▶ _WRITTEN INSTRUCTION 1_:
In the records below, reproduce verbatim everything from the line containing "family: Regulidae" down to the last line of the records.

▶ _EXCERPT TO READ_:

>>

Many economists believe that the developed countries have been unable to wriggle themselves out of the effects of the Global Financial Crisis (GFC) completely, and that they are in a low growth period, which is likely to last another 5 years or, even, a decade. This period is commonly called the “new normal”. Some economists argue that this new normal of slower growth has been caused by inadequate demand, while others emphasize that supply-side factors such as sluggish productivity growth has been preventing developed countries from coming round. No matter what the cause, the new normal is a non-negligible fact for developed countries.
Developed countries are in a low growth period, which is likely to last another 5 years or, even, a decade.
Like other developing countries, Turkey also faces new economic challenges under the new normal. Let’s try to understand how the Turkish economy stood firm against the GFC and then to analyze why the current conditions are different from the past. There are different reasons that could explain Turkey’s strength against the GFC. Firstly, the Turkish financial system has been well-regulated and supervised since the 2000/2001 crisis. Secondly, strong public finance (low public deficit and debt) prevented any need for Turkey to take austerity measures. Thirdly, the Turkish financial system is not so deep and complex. It didn’t actively engage in risky or complex financial instruments. Lastly, Turkey’s diversification of export markets compensated for a loss of exports to EU countries during the GFC.

<<

▶ _WRITTEN INSTRUCTION 2_:
Continue the passage above on the Turkish economy and the Global Financial Crisis, beginning right after its final sentence.

(Data items)
>>

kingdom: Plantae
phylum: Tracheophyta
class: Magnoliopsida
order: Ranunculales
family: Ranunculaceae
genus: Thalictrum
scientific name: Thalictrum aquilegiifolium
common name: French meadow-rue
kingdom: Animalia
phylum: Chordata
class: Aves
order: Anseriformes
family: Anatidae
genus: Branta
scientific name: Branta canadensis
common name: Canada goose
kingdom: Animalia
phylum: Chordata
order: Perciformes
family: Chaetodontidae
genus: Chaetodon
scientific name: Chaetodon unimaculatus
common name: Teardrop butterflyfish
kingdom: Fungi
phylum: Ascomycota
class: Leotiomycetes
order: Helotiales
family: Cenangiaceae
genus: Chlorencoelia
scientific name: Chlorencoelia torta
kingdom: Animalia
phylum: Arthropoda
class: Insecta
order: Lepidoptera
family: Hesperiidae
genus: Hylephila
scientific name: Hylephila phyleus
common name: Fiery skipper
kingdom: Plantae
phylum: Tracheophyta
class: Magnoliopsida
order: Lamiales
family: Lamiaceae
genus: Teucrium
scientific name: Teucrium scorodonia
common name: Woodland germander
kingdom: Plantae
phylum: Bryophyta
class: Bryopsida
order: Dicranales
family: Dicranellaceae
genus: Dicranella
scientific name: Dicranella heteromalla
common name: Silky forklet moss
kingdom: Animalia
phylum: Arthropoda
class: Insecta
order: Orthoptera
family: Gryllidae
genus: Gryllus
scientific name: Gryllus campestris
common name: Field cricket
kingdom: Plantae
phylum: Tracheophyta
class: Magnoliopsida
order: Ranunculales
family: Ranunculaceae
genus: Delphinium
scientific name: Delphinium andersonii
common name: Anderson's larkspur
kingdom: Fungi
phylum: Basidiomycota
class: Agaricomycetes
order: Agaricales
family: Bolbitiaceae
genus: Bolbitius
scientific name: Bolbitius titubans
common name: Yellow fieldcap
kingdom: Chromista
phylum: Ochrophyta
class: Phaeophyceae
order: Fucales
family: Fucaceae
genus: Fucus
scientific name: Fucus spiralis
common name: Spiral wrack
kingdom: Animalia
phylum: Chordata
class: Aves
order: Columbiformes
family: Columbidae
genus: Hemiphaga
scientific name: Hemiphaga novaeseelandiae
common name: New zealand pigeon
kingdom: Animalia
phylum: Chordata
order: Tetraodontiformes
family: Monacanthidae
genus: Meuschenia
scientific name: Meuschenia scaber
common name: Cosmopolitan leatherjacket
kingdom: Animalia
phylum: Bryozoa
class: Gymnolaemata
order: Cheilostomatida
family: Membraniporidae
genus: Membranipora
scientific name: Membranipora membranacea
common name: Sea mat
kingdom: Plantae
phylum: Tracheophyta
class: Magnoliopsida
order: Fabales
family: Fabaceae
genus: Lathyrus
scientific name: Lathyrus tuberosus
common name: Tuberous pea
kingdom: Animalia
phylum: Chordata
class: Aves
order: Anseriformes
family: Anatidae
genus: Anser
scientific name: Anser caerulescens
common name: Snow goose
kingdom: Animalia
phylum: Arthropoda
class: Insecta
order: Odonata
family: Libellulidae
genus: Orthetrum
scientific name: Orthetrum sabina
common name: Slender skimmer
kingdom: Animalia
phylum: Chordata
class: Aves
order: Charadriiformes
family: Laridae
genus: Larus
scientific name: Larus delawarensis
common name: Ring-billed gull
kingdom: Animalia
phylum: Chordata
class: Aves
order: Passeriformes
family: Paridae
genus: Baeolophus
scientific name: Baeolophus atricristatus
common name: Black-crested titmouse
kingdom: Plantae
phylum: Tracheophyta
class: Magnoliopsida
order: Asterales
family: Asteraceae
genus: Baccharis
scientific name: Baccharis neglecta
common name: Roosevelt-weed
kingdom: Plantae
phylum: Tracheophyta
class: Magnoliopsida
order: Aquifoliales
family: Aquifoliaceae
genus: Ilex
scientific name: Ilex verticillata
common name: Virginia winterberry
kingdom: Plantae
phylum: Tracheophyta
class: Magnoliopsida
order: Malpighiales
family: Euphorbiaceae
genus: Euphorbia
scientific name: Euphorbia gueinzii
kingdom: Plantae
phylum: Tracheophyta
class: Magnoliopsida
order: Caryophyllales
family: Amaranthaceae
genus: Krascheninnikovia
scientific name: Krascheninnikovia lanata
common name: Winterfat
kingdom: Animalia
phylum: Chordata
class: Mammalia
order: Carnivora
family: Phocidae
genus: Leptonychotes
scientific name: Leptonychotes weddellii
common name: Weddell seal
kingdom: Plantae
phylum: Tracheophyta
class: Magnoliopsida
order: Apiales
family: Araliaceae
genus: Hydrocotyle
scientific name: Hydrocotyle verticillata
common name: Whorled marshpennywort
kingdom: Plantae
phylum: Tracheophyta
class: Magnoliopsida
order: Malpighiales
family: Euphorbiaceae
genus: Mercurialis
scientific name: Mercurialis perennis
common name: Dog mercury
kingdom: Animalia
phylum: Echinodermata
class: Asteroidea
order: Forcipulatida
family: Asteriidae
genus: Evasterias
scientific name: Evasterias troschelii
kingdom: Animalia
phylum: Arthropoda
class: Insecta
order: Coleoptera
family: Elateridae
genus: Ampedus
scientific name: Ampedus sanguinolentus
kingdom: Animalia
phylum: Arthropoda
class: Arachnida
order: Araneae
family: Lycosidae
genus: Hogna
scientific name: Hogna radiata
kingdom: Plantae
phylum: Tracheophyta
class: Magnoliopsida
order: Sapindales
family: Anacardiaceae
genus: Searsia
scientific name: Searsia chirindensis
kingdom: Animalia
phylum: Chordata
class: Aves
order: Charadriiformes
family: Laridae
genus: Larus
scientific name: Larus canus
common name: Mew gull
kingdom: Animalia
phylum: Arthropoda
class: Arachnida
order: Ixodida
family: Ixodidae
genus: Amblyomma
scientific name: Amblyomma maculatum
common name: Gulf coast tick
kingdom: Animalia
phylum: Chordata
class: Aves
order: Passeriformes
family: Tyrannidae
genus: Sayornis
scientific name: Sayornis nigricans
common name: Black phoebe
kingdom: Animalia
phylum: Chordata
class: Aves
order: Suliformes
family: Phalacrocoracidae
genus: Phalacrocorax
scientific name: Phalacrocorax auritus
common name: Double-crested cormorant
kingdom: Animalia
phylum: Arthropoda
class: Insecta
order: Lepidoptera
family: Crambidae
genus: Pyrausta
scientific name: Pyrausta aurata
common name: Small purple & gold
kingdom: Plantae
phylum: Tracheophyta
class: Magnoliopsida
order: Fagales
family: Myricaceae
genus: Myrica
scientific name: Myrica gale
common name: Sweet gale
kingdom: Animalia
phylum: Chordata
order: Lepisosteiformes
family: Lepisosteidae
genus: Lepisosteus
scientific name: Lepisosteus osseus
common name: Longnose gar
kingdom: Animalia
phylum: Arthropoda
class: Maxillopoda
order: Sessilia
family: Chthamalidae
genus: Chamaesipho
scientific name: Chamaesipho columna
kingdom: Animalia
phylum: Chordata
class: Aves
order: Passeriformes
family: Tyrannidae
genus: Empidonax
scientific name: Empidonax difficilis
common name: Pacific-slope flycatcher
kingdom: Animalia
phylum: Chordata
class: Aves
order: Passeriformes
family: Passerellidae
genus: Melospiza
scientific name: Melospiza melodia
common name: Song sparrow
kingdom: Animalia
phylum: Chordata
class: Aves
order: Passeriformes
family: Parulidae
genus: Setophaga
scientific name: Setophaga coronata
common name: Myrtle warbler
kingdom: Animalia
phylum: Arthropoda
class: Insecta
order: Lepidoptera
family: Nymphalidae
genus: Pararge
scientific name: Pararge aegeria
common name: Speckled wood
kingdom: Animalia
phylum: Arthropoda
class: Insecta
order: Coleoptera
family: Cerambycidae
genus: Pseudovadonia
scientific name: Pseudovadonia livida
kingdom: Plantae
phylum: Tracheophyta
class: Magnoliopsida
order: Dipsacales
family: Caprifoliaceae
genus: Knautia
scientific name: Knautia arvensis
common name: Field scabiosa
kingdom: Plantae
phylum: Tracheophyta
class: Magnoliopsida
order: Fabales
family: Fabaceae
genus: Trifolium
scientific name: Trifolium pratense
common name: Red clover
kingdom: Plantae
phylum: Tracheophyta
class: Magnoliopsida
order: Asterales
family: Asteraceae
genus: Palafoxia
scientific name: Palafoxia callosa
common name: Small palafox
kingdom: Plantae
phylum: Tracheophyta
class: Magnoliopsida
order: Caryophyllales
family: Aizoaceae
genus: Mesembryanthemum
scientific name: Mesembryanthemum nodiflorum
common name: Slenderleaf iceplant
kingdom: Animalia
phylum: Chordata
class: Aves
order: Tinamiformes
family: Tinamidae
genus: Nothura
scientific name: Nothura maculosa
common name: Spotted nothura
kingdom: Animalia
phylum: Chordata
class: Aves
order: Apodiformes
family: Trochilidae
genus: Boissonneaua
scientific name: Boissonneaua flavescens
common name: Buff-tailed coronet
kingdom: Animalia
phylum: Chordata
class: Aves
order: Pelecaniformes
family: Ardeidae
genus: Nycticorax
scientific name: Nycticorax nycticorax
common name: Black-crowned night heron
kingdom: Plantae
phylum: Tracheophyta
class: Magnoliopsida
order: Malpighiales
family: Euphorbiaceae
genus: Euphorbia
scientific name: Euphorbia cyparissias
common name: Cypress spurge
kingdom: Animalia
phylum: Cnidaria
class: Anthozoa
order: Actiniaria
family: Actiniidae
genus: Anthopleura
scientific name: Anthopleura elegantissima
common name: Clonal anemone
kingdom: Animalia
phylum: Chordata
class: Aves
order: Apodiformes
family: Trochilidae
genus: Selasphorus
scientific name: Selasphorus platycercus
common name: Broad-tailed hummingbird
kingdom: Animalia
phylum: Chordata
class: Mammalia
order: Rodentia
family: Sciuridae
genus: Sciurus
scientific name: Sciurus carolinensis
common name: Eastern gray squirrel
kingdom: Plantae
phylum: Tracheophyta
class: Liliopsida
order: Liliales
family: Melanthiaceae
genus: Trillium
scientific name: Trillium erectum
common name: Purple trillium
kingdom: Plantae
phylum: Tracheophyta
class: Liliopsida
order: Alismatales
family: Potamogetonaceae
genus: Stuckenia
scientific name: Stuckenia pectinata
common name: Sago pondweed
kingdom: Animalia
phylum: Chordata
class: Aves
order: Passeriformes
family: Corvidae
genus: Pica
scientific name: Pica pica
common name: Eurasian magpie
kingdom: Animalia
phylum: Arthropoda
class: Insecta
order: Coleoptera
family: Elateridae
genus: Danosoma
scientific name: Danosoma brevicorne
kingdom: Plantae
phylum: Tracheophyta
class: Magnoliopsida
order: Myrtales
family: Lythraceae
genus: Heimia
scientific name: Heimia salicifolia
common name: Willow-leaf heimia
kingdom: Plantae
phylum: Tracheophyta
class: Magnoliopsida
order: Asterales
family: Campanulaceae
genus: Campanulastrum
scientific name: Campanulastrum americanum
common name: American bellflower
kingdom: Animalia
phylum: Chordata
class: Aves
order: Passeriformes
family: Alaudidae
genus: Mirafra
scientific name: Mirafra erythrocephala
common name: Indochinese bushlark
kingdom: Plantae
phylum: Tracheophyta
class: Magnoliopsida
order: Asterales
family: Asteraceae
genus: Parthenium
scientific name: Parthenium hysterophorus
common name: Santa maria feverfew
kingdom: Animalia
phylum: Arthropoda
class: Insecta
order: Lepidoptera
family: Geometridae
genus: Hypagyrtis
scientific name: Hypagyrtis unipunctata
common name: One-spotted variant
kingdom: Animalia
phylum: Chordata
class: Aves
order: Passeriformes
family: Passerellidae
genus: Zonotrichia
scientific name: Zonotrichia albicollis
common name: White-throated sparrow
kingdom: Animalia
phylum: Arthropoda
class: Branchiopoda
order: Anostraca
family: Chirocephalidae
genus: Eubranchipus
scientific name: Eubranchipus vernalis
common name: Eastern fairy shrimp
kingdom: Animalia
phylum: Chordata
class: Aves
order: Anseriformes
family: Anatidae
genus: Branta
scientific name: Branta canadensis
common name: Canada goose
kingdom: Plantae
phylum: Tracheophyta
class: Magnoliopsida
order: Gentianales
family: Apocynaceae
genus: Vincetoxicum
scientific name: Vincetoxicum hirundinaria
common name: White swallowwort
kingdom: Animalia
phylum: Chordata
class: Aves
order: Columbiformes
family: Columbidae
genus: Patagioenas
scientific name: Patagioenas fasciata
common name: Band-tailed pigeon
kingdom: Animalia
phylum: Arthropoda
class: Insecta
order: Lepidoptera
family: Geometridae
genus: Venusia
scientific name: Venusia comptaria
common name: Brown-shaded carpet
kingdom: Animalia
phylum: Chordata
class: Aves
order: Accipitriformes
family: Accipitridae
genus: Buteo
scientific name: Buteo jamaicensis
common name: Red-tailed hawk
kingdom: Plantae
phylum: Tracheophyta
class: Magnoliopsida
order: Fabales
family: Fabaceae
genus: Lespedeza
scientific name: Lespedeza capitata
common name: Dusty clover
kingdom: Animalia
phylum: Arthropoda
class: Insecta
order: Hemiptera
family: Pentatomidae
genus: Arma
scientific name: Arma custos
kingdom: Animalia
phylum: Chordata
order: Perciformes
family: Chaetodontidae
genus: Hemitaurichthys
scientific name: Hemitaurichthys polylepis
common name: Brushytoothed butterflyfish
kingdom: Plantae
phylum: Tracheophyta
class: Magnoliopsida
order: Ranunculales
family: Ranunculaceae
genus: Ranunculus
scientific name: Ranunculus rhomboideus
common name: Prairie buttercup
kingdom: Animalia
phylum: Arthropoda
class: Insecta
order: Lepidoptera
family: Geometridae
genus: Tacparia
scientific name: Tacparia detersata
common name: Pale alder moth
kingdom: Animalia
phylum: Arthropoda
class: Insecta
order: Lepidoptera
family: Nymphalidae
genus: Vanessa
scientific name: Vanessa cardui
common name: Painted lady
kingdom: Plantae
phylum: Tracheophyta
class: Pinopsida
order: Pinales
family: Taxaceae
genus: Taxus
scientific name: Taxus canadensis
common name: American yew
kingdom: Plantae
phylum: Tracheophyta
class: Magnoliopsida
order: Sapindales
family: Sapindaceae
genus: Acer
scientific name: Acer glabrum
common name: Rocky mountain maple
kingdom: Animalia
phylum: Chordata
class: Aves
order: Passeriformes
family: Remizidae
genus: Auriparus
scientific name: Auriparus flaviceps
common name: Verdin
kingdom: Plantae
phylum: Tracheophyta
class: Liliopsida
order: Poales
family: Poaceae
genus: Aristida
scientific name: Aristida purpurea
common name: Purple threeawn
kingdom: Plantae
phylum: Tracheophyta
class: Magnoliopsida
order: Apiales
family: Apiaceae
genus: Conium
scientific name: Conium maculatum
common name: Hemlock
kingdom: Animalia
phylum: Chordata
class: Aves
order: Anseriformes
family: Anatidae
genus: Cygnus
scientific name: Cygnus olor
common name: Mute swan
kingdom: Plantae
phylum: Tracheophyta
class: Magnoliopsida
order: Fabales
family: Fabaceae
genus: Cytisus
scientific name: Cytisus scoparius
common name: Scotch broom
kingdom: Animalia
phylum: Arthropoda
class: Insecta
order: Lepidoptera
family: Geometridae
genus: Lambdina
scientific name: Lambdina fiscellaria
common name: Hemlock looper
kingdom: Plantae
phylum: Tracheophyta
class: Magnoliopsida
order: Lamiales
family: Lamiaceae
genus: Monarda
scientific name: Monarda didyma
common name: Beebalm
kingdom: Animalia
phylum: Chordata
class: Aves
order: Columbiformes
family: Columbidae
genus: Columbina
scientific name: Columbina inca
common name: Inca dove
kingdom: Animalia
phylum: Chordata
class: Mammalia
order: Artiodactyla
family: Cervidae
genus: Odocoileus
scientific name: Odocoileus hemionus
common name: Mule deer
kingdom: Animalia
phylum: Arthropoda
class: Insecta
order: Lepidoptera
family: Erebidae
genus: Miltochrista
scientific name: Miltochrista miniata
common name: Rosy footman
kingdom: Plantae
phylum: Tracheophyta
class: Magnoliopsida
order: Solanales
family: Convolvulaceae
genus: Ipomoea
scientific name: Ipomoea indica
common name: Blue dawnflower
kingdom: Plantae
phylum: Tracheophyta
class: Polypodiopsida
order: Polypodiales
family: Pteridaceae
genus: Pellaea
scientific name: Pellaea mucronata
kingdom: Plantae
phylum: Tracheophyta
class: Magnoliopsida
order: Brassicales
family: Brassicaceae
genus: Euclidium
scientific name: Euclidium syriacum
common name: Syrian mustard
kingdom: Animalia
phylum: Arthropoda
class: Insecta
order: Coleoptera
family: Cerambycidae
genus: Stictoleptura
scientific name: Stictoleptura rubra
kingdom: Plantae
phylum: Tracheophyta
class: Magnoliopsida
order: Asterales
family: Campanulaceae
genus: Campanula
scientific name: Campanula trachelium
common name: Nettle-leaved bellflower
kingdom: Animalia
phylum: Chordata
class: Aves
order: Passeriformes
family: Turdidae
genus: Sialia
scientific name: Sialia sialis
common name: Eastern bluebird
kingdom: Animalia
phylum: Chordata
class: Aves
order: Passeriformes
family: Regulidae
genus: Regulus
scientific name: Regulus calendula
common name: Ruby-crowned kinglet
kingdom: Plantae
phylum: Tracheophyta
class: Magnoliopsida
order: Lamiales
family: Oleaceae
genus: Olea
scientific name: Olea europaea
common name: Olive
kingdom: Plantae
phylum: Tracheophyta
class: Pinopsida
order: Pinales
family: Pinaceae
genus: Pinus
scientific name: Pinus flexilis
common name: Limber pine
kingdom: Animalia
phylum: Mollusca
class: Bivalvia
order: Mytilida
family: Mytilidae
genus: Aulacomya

<<

▶ _FINAL ANSWER 1_:
family: Regulidae
genus: Regulus
scientific name: Regulus calendula
common name: Ruby-crowned kinglet
kingdom: Plantae
phylum: Tracheophyta
class: Magnoliopsida
order: Lamiales
family: Oleaceae
genus: Olea
scientific name: Olea europaea
common name: Olive
kingdom: Plantae
phylum: Tracheophyta
class: Pinopsida
order: Pinales
family: Pinaceae
genus: Pinus
scientific name: Pinus flexilis
common name: Limber pine
kingdom: Animalia
phylum: Mollusca
class: Bivalvia
order: Mytilida
family: Mytilidae
genus: Aulacomya

▶ _FINAL ANSWER 2_:
The problem with the current situation of low global economic growth is not directly related to financial markets. It is more about the real economy. For this reason, Turkey’s relatively strong financial system cannot be counted as a big advantage for Turkey at this time. The adaptation of a multidimensional foreign policy had increased Turkey’s economic cooperation with its neighbor countries (Russia, Syria, Iraq and Iran). This development has not only expanded Turkey’s export volume, but has also reduced dependence on exports to EU countries. After the slowdown of the European economy, Turkish exporters compensated by focusing more on MENA countries and Russia. Russian and Middle Eastern markets stood in the breach. This strategy worked well until 2014. But, strained relations with Russia after the downing of the Russian jet, and the deteriorating situation in Syria and Iraq have caused severe damage to Turkish exporters. Therefore, Turkey’s diversified export channels cannot provide adequate support for its economy this time.
Now, Turkey should confront the challenges of the “new normal” in an aggressive way.
All these developments indicate that Turkey should now confront the challenges of the “new normal” in an aggressive way. Policy options are different for the short-run and the long-run. Short-run policies (fiscal and monetary policies) are not so special and unknown receipts, but this doesn’t mean that they are inessential. Fiscal and monetary tools are necessary for short-run stabilization. Since public finance has room to maneuver, expansionary fiscal policies (e.g. increasing public infrastructure investments, cutting taxes on technology-oriented domestic products) may boost the economy and create new jobs. The central bank could also loosen its monetary policy to the extent permitted by the interest rate decisions of the Fed and other major central banks.
Long-run policies are more important to boost economic growth and put Turkey back on a prosperous path. In the long-run, Turkey needs to further increase its technology and productivity level. It should also reduce the high dependency of its manufacturing industries on foreign inputs, in order to increase value-added growth and to reduce the current account deficit. To make this happen, Turkey should encourage more R&D and innovation activities by strengthening the link between research and business applications, improving the business and investment environment and boosting the quality of its universities. Turkey also needs to attract high-tech foreign direct investments to close its technology gap.
Turkey should encourage more R&D and innovation activities by strengthening the link between research and business applications.
The current situation in Turkey’s main export markets indicates that Turkey has to further diversify its export markets by focusing more on East Asian, African and Latin American countries. Therewithal, in order to sell more goods to existing export markets, Turkey should diversify its products, especially high-tech ones such as software, microelectronics, nanotechnology, biotechnology and information and communication technologies.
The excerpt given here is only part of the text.